I've been working on and off on a complex clock project for ages (2+ years) and it mainly works but when testing for long periods of time... it just hangs.
Sometimes it happens after 6+ hours and other times after around 2. It varies a lot because the clock does a lot less sometimes depending on the time of day. It does not tell the time vocally on certain hours. Each hour of the week has a bit field that determines what the clock can and can't do. When testing I just let it do everything regardless.
There is a lot of hardware connected to it so there are plenty of places for the normal conflicts and buggy code and libraries to show their faces.

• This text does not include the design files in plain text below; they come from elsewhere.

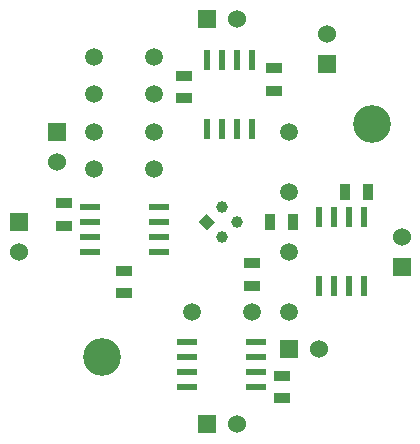
<source format=gbs>
G04 (created by PCBNEW (2013-07-07 BZR 4022)-stable) date 6/29/2014 3:42:37 PM*
%MOIN*%
G04 Gerber Fmt 3.4, Leading zero omitted, Abs format*
%FSLAX34Y34*%
G01*
G70*
G90*
G04 APERTURE LIST*
%ADD10C,0.00590551*%
%ADD11R,0.055X0.035*%
%ADD12R,0.035X0.055*%
%ADD13C,0.059*%
%ADD14R,0.06X0.06*%
%ADD15C,0.06*%
%ADD16C,0.039*%
%ADD17R,0.07X0.019*%
%ADD18R,0.019X0.07*%
%ADD19C,0.125984*%
G04 APERTURE END LIST*
G54D10*
G54D11*
X76500Y-62125D03*
X76500Y-61375D03*
X83750Y-67125D03*
X83750Y-67875D03*
G54D12*
X85875Y-61000D03*
X86625Y-61000D03*
G54D11*
X83500Y-57625D03*
X83500Y-56875D03*
X82750Y-64125D03*
X82750Y-63375D03*
G54D12*
X84125Y-62000D03*
X83375Y-62000D03*
G54D11*
X80500Y-57875D03*
X80500Y-57125D03*
X78500Y-63625D03*
X78500Y-64375D03*
G54D13*
X82750Y-65000D03*
X80750Y-65000D03*
X84000Y-63000D03*
X84000Y-65000D03*
X84000Y-59000D03*
X84000Y-61000D03*
X77500Y-57750D03*
X79500Y-57750D03*
X77500Y-60250D03*
X79500Y-60250D03*
X79500Y-56500D03*
X77500Y-56500D03*
X77500Y-59000D03*
X79500Y-59000D03*
G54D14*
X81250Y-68750D03*
G54D15*
X82250Y-68750D03*
G54D10*
G36*
X81250Y-62275D02*
X80974Y-62000D01*
X81250Y-61724D01*
X81525Y-62000D01*
X81250Y-62275D01*
X81250Y-62275D01*
G37*
G54D16*
X82250Y-62000D03*
X81750Y-61500D03*
X81750Y-62500D03*
G54D14*
X76250Y-59000D03*
G54D15*
X76250Y-60000D03*
G54D14*
X81250Y-55250D03*
G54D15*
X82250Y-55250D03*
G54D14*
X87750Y-63500D03*
G54D15*
X87750Y-62500D03*
G54D14*
X84000Y-66250D03*
G54D15*
X85000Y-66250D03*
G54D17*
X80600Y-67500D03*
X80600Y-67000D03*
X80600Y-66500D03*
X80600Y-66000D03*
X82900Y-66000D03*
X82900Y-66500D03*
X82900Y-67000D03*
X82900Y-67500D03*
G54D18*
X86500Y-64150D03*
X86000Y-64150D03*
X85500Y-64150D03*
X85000Y-64150D03*
X85000Y-61850D03*
X85500Y-61850D03*
X86000Y-61850D03*
X86500Y-61850D03*
X82750Y-58900D03*
X82250Y-58900D03*
X81750Y-58900D03*
X81250Y-58900D03*
X81250Y-56600D03*
X81750Y-56600D03*
X82250Y-56600D03*
X82750Y-56600D03*
G54D17*
X79650Y-61500D03*
X79650Y-62000D03*
X79650Y-62500D03*
X79650Y-63000D03*
X77350Y-63000D03*
X77350Y-62500D03*
X77350Y-62000D03*
X77350Y-61500D03*
G54D19*
X86750Y-58750D03*
X77750Y-66500D03*
G54D14*
X85250Y-56750D03*
G54D15*
X85250Y-55750D03*
G54D14*
X75000Y-62000D03*
G54D15*
X75000Y-63000D03*
M02*

</source>
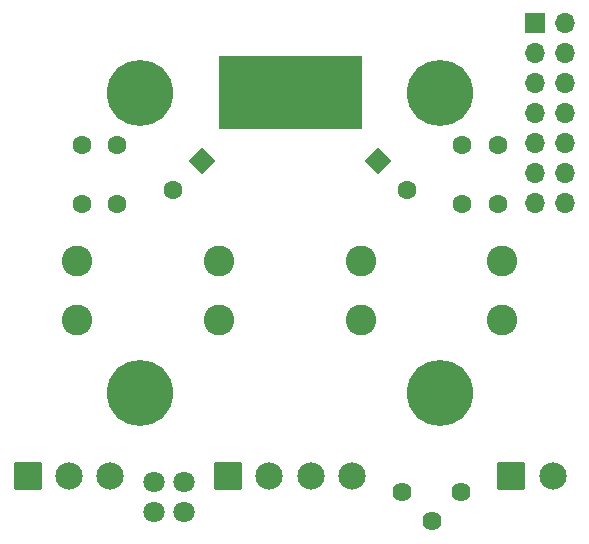
<source format=gbr>
%TF.GenerationSoftware,KiCad,Pcbnew,8.0.8*%
%TF.CreationDate,2025-03-08T19:37:29+01:00*%
%TF.ProjectId,01-2x30w_audio_amp,30312d32-7833-4307-975f-617564696f5f,rev?*%
%TF.SameCoordinates,Original*%
%TF.FileFunction,Soldermask,Top*%
%TF.FilePolarity,Negative*%
%FSLAX46Y46*%
G04 Gerber Fmt 4.6, Leading zero omitted, Abs format (unit mm)*
G04 Created by KiCad (PCBNEW 8.0.8) date 2025-03-08 19:37:29*
%MOMM*%
%LPD*%
G01*
G04 APERTURE LIST*
G04 Aperture macros list*
%AMRoundRect*
0 Rectangle with rounded corners*
0 $1 Rounding radius*
0 $2 $3 $4 $5 $6 $7 $8 $9 X,Y pos of 4 corners*
0 Add a 4 corners polygon primitive as box body*
4,1,4,$2,$3,$4,$5,$6,$7,$8,$9,$2,$3,0*
0 Add four circle primitives for the rounded corners*
1,1,$1+$1,$2,$3*
1,1,$1+$1,$4,$5*
1,1,$1+$1,$6,$7*
1,1,$1+$1,$8,$9*
0 Add four rect primitives between the rounded corners*
20,1,$1+$1,$2,$3,$4,$5,0*
20,1,$1+$1,$4,$5,$6,$7,0*
20,1,$1+$1,$6,$7,$8,$9,0*
20,1,$1+$1,$8,$9,$2,$3,0*%
%AMRotRect*
0 Rectangle, with rotation*
0 The origin of the aperture is its center*
0 $1 length*
0 $2 width*
0 $3 Rotation angle, in degrees counterclockwise*
0 Add horizontal line*
21,1,$1,$2,0,0,$3*%
G04 Aperture macros list end*
%ADD10C,0.100000*%
%ADD11C,5.600000*%
%ADD12R,1.700000X1.700000*%
%ADD13O,1.700000X1.700000*%
%ADD14C,1.800000*%
%ADD15C,2.600000*%
%ADD16C,1.600000*%
%ADD17RotRect,1.600000X1.600000X225.000000*%
%ADD18C,1.620000*%
%ADD19RoundRect,0.102000X-1.050000X-1.050000X1.050000X-1.050000X1.050000X1.050000X-1.050000X1.050000X0*%
%ADD20C,2.304000*%
%ADD21RotRect,1.600000X1.600000X315.000000*%
G04 APERTURE END LIST*
D10*
X184500000Y-98500000D02*
X196500000Y-98500000D01*
X196500000Y-104600000D01*
X184500000Y-104600000D01*
X184500000Y-98500000D01*
G36*
X184500000Y-98500000D02*
G01*
X196500000Y-98500000D01*
X196500000Y-104600000D01*
X184500000Y-104600000D01*
X184500000Y-98500000D01*
G37*
D11*
%TO.C,H4*%
X203200000Y-127000000D03*
%TD*%
D12*
%TO.C,J3*%
X211225000Y-95675000D03*
D13*
X213765000Y-95675000D03*
X211225000Y-98215000D03*
X213765000Y-98215000D03*
X211225000Y-100755000D03*
X213765000Y-100755000D03*
X211225000Y-103295000D03*
X213765000Y-103295000D03*
X211225000Y-105835000D03*
X213765000Y-105835000D03*
X211225000Y-108375000D03*
X213765000Y-108375000D03*
X211225000Y-110915000D03*
X213765000Y-110915000D03*
%TD*%
D14*
%TO.C,D4*%
X179030000Y-134530000D03*
X181570000Y-134530000D03*
X179030000Y-137070000D03*
X181570000Y-137070000D03*
%TD*%
D15*
%TO.C,L3*%
X196500000Y-115800000D03*
X196500000Y-120800000D03*
%TD*%
%TO.C,L1*%
X172500000Y-120800000D03*
X172500000Y-115800000D03*
%TD*%
D16*
%TO.C,C30*%
X175900000Y-111000000D03*
X175900000Y-106000000D03*
%TD*%
D17*
%TO.C,C27*%
X183068601Y-107331399D03*
D16*
X180593727Y-109806273D03*
%TD*%
%TO.C,C29*%
X172900000Y-106000000D03*
X172900000Y-111000000D03*
%TD*%
%TO.C,C32*%
X208100000Y-106000000D03*
X208100000Y-111000000D03*
%TD*%
D18*
%TO.C,RV1*%
X205000000Y-135375000D03*
X202500000Y-137875000D03*
X200000000Y-135375000D03*
%TD*%
D19*
%TO.C,J4*%
X185247500Y-134000000D03*
D20*
X188747500Y-134000000D03*
X192247499Y-134000000D03*
X195747500Y-134000000D03*
%TD*%
D11*
%TO.C,H3*%
X203200000Y-101600000D03*
%TD*%
%TO.C,H1*%
X177800000Y-101600000D03*
%TD*%
D16*
%TO.C,C31*%
X205100000Y-111000000D03*
X205100000Y-106000000D03*
%TD*%
D21*
%TO.C,C28*%
X197931399Y-107331399D03*
D16*
X200406273Y-109806273D03*
%TD*%
D15*
%TO.C,L4*%
X208500000Y-115800000D03*
X208500000Y-120800000D03*
%TD*%
%TO.C,L2*%
X184500000Y-120800000D03*
X184500000Y-115800000D03*
%TD*%
D19*
%TO.C,J1*%
X209247500Y-134000000D03*
D20*
X212747500Y-134000000D03*
%TD*%
D19*
%TO.C,J2*%
X168297500Y-134000000D03*
D20*
X171797500Y-134000000D03*
X175297500Y-134000000D03*
%TD*%
D11*
%TO.C,H2*%
X177800000Y-127000000D03*
%TD*%
M02*

</source>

The hardware includes :- MCP4921 for sound PAM8403 Audio amp SPI Micro SD Card and highly modified/optimised library RTC1307 Serial GPS module (I get the current date and time from GPS at the start) and use location when available later SSD1322 256*64*4 bit OLED with custom library and DMA access PIR Infared detector BME280 over I2C for humidity, temperature and pressure
While running now if TEST is defined I show a lot of debug information and it seems at first glance the malloc/free calls are fine as I use dynamic wipes from SD card to wipe the old minute.
May have to visit all the code libraries and make sure all while loops that exit on hardware events also have a reasonable timeout.
I've also experienced the I2C bus not initializing a lot to the point where I will replace the I2C RTC and temperature sensor with SPI ones in the future which will also enable faster DMA access.
The other problem I have is I use a LOT of resource files on SD card however if any of these fail to load or are corrupt it should fail gracefully (ie. not play a specific sound or bitmap resource)
After starting up I have 67K of free heap and it will dip to 24K when 3 animations are loaded.
I'm currently looking into setting a watchdog function that I assume will get called even in an infinite loop type scenario. If possible I need to find out if it's stalling in the same function or at a minimum reset the clock in the event of a freeze.
Other thing is, running off USB power supply. For 1 lot of testing I commented out the DAC output that happens in an interrupt and the freeze still happens.
In normal operation if the clock detects no one for 20 minutes it shuts down and goes idle as no point showing and telling the time etc if no one there.
Any ideas where I should start or look next?
Thinking watchdog is the way to go... more than anything I need to know where it's crashing and hope it's not just a random place cause of leaks, hardware faults or because of interrupts during PCM sound output.